Além de Ricardo, o gato Sushi nos acompanha dando boas-vindas. É como já fosse íntimo da gente. “Quando o vi da primeira vez, ele ficou do meu lado por três dias, foi impossível não trazê-lo para morar aqui”, conta Rangel, que faz questão de deixar claro que o animal é livre. Entra ou sai pela rua quando bem entende.

Essa mesma liberdade tem acompanhado o trabalho do arquiteto não só nos projetos, como nos móveis que desenha, nos quais busca imprimir sua identidade. “Procuro não me contaminar. É algo que valorizo não só no meu trabalho, como em qualquer situação da vida. Gosto de coisas diferentes”, diz Rangel. Ele nos conta sua história aos poucos. Filho de pais arquitetos, Ronaldo Rangel e Marília Palhares, até certo momento, ele nem cogitava seguir na mesma profissão. Na hora de escolher uma profissão, entretanto, acabou se encontrando na arquitetura.

Durante o período de faculdade, estagiou com o pai nos dois primeiros anos e, na sequência, na D’Avila Arquitetura. “Lá, ganhei uma boa base. É um escritório muito ativo e aprendi muito no período do meu estágio”, lembra. Dois anos depois, estava de volta ao escritório do pai e, antes mesmo de se formar, aos 23 anos, foi brindado com uma encomenda que costuma ser um sonho para qualquer profissional: desenvolver um projeto desde a base até o mobiliário. “Desenhei tudo e fiquei muito feliz com o resultado. Me encantava acompanhar todo o processo, ver tudo se consolidando. Foi uma satisfação muito grande.”  Vieram outros projetos a partir de então, nem sempre com a mesma demanda. “Achei que todos os outros seriam da mesma maneira, mas a realidade não tem muito a ver com isso”, revela.

Mesmo assim, a familiaridade com a marcenaria colaborou muito para que Rangel se entusiasmasse por esse lado do seu trabalho. “ Sempre tivemos uma parceria com uma marcenaria que trabalhava praticamente só para nós. A gente costumava brincar que era a “nossa marcenaria”, embora fosse de um fornecedor. Em 2017, o dono ficou doente e morreu e acabamos ficando na mão de outros fornecedores que não conseguiam nos atender da mesma maneira”, lembra Rangel que, naquele momento, resolveu abrir o próprio ateliê.

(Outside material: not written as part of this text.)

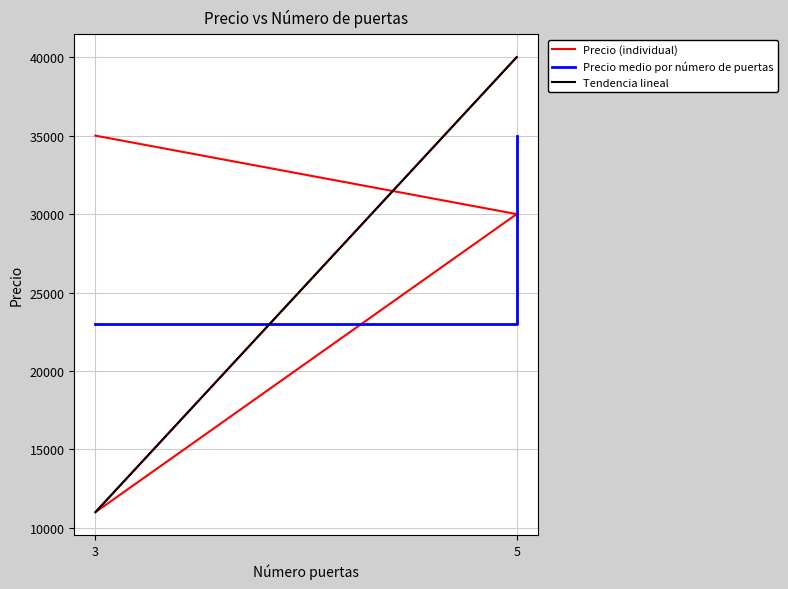

The value at 5 is 53322. True or false?

False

O projeto engrenou e começaram a surgir novas demandas. Como funciona tudo em uma mesma construção, hoje Rangel divide seu tempo entre o ateliê de prototipagem e o escritório de arquitetura. Ao ser perguntado como funciona seu processo criativo, Rangel diz que muitas vezes desenha uma peça pensando que está fazendo algo para si próprio, o que permite que sua alma aflore naquilo que projeta. “ Gosto muito do art déco, que acredito ser algo do meu inconsciente, gosto da curva e gosto de pensar nessa história que estou fazendo algo que poderia ser para mim, mesmo tendo que trilhar dentro da expectativa do cliente”, explica.

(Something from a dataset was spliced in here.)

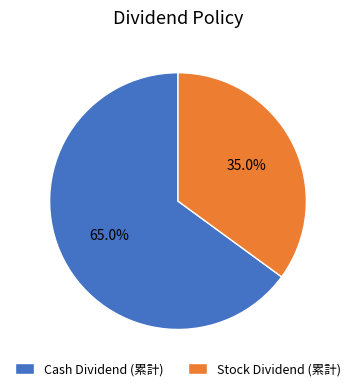

Which slice is the smallest?

Stock Dividend (累計)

Vendo o trabalho de Ricardo Rangel de perto é possível perceber como ele se preocupa com a técnica, a forma e a ergonomia, sem perder a poesia dos detalhes. “Eu já desenhei um pouco de tudo, mesa de jantar, mesas menores, cadeiras e poltronas”, diz ao revelar que entre suas criações prediletas está a penteadeira batizada de Gaivolta, com uma leitura art déco. Atualmente, em um projeto que está em desenvolvimento, para um apartamento em Brasília, ele se lança em um novo desafio, o de desenhar uma luminária. Ele sabe que, além criar uma peça, no caso exclusiva, ela ainda terá que passar pela aprovação do cliente. Mesmo assim, Ricardo Rangel sabe que ela terá a sua identidade, algo que não escapa aos profissionais criativos.